* _Exercise details_: Edit the data below, starting with the line that contains "people ask me" and going on through the line that contains "of a universal". Write out only those lines, with "adapter" changed to "connector" and everything else left as it is.

* _Stored data entries_:

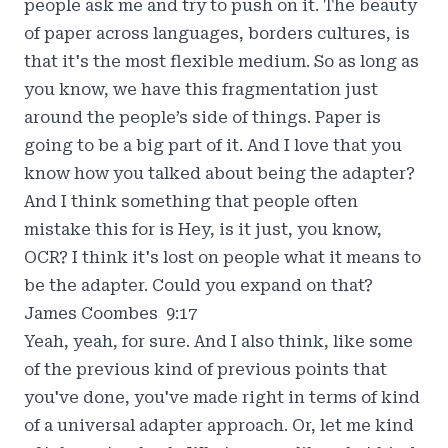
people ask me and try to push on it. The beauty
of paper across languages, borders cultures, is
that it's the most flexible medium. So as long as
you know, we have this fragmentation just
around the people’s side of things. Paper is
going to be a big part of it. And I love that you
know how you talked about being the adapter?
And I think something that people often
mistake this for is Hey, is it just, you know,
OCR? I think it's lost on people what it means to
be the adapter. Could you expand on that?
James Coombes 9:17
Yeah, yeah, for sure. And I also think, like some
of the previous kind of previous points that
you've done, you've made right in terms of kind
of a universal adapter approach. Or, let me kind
...
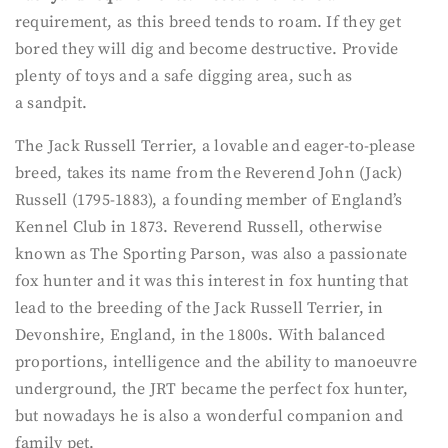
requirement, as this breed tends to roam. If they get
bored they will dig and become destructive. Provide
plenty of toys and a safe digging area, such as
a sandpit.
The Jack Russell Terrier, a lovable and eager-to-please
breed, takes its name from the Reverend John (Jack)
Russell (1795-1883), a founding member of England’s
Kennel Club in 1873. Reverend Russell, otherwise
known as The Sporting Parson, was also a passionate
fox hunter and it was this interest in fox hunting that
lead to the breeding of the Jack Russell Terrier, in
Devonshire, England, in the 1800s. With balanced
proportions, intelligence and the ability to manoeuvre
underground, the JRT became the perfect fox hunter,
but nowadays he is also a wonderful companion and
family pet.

* _Written solution_:
people ask me and try to push on it. The beauty
of paper across languages, borders cultures, is
that it's the most flexible medium. So as long as
you know, we have this fragmentation just
around the people’s side of things. Paper is
going to be a big part of it. And I love that you
know how you talked about being the connector?
And I think something that people often
mistake this for is Hey, is it just, you know,
OCR? I think it's lost on people what it means to
be the connector. Could you expand on that?
James Coombes 9:17
Yeah, yeah, for sure. And I also think, like some
of the previous kind of previous points that
you've done, you've made right in terms of kind
of a universal connector approach. Or, let me kind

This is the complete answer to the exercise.